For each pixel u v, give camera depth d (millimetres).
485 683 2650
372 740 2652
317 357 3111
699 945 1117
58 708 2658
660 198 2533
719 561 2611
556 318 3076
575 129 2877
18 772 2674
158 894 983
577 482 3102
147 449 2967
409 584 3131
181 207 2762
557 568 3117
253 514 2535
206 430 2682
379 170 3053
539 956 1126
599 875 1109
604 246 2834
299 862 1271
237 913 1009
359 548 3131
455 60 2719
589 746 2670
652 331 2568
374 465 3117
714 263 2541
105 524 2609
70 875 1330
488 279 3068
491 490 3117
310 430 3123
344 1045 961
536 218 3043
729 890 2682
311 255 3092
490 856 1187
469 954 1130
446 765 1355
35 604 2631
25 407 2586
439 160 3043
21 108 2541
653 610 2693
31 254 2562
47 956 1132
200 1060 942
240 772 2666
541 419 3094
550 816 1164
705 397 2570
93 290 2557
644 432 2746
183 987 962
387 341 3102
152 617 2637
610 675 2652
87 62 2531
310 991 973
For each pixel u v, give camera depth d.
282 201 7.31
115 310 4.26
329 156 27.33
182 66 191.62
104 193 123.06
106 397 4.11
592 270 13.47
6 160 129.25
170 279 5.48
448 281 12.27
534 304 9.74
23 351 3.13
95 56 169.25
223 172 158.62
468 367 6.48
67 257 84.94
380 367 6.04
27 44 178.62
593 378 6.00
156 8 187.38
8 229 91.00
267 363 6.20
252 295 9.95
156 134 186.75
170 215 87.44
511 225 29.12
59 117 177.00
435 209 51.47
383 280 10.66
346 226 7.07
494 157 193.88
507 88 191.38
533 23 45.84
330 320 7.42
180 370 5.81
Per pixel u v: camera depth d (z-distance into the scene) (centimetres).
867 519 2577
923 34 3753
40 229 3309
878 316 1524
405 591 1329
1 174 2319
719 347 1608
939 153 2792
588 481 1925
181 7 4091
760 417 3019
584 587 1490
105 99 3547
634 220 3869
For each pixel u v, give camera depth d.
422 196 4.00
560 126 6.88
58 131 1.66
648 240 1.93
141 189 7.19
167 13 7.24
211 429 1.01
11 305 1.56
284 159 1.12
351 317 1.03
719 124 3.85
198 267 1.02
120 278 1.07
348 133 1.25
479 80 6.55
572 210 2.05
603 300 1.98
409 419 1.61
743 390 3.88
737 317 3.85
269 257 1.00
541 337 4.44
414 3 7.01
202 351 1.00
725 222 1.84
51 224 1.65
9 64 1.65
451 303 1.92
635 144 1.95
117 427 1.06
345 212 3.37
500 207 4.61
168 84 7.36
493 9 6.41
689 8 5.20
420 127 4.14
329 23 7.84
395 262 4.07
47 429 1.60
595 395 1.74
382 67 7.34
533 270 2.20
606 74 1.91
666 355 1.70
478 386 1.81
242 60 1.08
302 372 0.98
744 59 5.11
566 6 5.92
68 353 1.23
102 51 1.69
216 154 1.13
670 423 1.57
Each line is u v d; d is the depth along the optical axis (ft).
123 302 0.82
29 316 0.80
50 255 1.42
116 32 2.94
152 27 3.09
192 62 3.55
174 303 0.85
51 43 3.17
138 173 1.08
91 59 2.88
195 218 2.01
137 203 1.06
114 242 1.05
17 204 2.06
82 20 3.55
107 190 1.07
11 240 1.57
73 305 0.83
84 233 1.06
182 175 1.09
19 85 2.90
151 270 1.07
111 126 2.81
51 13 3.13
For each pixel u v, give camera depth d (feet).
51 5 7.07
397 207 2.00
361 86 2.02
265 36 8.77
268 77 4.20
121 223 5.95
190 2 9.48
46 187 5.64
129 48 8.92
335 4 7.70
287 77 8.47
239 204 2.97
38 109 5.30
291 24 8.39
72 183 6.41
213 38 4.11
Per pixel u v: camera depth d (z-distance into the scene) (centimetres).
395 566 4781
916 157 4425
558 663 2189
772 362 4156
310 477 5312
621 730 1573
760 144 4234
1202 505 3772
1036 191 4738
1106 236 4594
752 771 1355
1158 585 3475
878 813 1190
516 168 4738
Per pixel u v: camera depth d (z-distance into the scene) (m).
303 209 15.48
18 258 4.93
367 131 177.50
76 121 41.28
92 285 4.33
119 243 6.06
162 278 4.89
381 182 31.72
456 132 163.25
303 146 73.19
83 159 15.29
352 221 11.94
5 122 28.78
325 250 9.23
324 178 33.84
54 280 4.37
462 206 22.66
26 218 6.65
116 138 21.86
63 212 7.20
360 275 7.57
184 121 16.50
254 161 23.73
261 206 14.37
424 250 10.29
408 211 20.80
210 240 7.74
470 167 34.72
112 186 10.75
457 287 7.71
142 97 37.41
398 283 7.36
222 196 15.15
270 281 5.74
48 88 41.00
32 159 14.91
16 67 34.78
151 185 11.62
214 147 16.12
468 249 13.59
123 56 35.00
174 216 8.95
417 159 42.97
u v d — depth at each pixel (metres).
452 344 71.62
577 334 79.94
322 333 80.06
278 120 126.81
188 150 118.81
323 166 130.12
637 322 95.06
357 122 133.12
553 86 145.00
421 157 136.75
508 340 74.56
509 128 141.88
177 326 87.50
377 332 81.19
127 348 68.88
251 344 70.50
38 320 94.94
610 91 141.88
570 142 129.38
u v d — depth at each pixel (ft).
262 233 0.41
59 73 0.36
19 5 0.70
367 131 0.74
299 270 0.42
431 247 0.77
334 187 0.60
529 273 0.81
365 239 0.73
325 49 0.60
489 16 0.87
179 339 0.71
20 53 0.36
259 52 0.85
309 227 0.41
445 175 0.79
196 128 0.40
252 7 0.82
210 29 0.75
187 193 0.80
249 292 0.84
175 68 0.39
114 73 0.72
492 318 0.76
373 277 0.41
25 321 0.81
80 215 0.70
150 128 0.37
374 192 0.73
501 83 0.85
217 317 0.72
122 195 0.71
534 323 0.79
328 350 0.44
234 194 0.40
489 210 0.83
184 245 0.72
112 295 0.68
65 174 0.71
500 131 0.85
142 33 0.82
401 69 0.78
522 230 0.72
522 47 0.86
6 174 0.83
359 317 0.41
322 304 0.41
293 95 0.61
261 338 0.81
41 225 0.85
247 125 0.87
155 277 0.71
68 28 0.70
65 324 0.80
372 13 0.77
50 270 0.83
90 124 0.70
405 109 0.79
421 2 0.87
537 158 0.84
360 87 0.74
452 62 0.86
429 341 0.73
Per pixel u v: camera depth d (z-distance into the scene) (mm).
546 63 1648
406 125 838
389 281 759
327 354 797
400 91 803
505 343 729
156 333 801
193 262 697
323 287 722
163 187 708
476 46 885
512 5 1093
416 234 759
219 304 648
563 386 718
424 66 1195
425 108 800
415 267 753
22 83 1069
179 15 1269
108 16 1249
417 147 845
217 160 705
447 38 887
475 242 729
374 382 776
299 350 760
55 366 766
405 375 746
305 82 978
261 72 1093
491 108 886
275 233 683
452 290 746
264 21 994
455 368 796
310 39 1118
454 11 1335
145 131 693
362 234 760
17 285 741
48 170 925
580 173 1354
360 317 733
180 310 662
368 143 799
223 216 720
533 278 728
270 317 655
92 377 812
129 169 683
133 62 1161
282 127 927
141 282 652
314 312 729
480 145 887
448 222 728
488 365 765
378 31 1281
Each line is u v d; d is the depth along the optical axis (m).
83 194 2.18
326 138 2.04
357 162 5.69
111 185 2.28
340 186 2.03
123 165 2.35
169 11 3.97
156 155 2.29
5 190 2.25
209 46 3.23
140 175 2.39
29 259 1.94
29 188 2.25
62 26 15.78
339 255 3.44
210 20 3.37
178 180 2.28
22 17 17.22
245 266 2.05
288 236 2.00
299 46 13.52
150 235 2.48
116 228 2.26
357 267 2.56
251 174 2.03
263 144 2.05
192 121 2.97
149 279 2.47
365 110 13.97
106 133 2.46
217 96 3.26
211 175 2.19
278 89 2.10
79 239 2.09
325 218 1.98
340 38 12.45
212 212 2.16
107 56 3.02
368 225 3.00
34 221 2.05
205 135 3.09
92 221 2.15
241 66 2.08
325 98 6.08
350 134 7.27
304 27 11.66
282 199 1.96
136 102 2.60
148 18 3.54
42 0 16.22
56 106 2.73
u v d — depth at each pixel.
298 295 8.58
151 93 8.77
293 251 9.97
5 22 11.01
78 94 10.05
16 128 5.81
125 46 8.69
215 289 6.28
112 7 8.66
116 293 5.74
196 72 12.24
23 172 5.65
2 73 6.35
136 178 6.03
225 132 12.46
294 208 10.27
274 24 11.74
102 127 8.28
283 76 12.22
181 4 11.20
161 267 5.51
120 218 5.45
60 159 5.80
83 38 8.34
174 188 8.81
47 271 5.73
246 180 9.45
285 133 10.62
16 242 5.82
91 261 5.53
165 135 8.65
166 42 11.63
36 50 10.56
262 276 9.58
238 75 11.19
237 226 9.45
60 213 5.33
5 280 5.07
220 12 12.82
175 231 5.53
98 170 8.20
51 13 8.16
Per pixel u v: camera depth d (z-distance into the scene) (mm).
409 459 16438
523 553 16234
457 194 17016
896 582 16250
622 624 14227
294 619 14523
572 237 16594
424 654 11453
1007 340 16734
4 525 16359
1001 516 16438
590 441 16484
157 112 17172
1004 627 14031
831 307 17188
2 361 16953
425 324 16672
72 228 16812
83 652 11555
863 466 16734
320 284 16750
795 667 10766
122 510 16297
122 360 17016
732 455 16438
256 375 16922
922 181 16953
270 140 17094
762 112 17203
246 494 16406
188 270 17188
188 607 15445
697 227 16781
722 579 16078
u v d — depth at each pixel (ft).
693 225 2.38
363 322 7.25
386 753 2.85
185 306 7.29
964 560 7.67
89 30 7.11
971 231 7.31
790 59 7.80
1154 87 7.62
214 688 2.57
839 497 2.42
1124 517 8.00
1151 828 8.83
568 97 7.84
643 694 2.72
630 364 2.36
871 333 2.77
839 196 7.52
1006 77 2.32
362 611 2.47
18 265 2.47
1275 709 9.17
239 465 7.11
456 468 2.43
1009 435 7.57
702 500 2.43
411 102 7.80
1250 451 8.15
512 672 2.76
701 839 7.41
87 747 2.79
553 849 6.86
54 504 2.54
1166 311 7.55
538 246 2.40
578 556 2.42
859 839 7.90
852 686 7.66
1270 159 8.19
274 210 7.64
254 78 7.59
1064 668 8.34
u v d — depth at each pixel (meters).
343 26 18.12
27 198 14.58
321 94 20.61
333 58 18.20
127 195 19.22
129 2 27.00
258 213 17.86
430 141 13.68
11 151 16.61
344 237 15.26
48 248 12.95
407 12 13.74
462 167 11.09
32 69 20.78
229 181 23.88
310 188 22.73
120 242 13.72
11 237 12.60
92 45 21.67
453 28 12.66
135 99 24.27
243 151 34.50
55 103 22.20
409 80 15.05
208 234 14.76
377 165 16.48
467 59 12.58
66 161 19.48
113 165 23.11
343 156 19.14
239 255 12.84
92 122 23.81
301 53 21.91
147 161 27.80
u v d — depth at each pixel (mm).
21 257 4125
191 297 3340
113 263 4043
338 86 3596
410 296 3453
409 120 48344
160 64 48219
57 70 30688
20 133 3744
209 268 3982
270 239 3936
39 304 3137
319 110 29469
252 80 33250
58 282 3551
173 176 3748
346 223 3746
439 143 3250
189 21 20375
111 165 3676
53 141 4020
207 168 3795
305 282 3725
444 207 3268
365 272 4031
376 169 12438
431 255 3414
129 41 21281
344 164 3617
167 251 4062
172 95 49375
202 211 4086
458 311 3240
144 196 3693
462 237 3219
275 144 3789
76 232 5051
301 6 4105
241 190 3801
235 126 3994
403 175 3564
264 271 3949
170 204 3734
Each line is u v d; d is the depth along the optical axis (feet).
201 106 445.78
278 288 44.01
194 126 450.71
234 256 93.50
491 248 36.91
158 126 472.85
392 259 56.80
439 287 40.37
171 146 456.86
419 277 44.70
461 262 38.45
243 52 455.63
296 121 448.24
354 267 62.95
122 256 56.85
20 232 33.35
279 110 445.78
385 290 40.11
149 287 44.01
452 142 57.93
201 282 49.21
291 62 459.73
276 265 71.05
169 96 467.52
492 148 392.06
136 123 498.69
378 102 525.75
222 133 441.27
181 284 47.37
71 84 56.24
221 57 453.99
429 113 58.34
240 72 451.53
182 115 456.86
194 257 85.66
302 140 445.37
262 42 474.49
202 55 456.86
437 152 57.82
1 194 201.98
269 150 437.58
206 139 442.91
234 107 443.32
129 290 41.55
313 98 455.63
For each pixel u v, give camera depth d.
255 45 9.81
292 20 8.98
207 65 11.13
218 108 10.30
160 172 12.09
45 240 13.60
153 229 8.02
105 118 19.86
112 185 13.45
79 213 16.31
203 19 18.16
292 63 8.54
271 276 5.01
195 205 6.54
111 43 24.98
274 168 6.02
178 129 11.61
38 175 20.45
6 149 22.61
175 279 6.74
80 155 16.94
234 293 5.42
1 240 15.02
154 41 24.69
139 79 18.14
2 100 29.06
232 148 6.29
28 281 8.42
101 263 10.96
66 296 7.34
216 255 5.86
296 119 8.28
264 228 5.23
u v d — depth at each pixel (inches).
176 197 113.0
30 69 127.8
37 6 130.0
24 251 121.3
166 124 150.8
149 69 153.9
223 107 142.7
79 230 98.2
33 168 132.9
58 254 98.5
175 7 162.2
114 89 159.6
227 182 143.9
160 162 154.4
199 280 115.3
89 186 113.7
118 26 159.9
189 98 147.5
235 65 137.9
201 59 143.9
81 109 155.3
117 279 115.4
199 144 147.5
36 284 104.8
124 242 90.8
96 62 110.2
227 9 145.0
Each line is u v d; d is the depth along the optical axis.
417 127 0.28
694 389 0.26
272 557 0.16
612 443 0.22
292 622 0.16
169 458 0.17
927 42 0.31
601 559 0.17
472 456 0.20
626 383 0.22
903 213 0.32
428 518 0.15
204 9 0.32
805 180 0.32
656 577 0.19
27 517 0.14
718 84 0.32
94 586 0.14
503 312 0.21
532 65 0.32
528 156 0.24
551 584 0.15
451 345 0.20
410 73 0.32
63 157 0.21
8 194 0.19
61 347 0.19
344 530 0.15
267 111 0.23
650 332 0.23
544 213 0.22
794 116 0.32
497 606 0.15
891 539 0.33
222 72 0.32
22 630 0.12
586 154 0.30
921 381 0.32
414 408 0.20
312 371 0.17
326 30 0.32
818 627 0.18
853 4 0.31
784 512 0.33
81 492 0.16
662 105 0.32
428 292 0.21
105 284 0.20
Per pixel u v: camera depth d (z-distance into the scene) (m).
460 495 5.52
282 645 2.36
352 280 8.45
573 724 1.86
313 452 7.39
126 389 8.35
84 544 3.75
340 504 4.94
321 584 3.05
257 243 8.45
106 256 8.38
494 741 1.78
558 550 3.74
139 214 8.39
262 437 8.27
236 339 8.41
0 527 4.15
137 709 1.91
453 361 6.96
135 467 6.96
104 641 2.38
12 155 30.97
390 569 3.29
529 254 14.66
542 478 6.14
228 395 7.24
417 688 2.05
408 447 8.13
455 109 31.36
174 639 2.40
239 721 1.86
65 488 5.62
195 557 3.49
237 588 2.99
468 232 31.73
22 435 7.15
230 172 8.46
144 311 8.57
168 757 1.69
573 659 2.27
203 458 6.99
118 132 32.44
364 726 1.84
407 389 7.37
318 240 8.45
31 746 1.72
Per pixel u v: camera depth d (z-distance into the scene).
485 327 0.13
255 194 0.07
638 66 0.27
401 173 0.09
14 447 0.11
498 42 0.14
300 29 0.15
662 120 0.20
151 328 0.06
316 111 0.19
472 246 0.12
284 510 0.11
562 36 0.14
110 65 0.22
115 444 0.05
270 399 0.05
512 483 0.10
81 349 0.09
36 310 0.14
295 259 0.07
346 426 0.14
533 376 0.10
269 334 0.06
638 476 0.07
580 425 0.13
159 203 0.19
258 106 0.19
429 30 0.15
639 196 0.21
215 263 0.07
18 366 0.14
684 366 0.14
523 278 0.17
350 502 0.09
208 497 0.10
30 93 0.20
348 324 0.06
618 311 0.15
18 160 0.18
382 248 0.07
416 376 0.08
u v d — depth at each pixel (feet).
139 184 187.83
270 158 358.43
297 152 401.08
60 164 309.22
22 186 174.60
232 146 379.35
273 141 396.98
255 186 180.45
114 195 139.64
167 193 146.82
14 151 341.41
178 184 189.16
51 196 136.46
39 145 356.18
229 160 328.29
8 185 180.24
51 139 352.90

----------------------------------------

Retype exactly, and only, the lines above from the one where "839 497 2.42" occurs up to and including the one where "11 151 16.61" occurs.

839 497 2.42
1124 517 8.00
1151 828 8.83
568 97 7.84
643 694 2.72
630 364 2.36
871 333 2.77
839 196 7.52
1006 77 2.32
362 611 2.47
18 265 2.47
1275 709 9.17
239 465 7.11
456 468 2.43
1009 435 7.57
702 500 2.43
411 102 7.80
1250 451 8.15
512 672 2.76
701 839 7.41
87 747 2.79
553 849 6.86
54 504 2.54
1166 311 7.55
538 246 2.40
578 556 2.42
859 839 7.90
852 686 7.66
1270 159 8.19
274 210 7.64
254 78 7.59
1064 668 8.34
u v d — depth at each pixel (meters).
343 26 18.12
27 198 14.58
321 94 20.61
333 58 18.20
127 195 19.22
129 2 27.00
258 213 17.86
430 141 13.68
11 151 16.61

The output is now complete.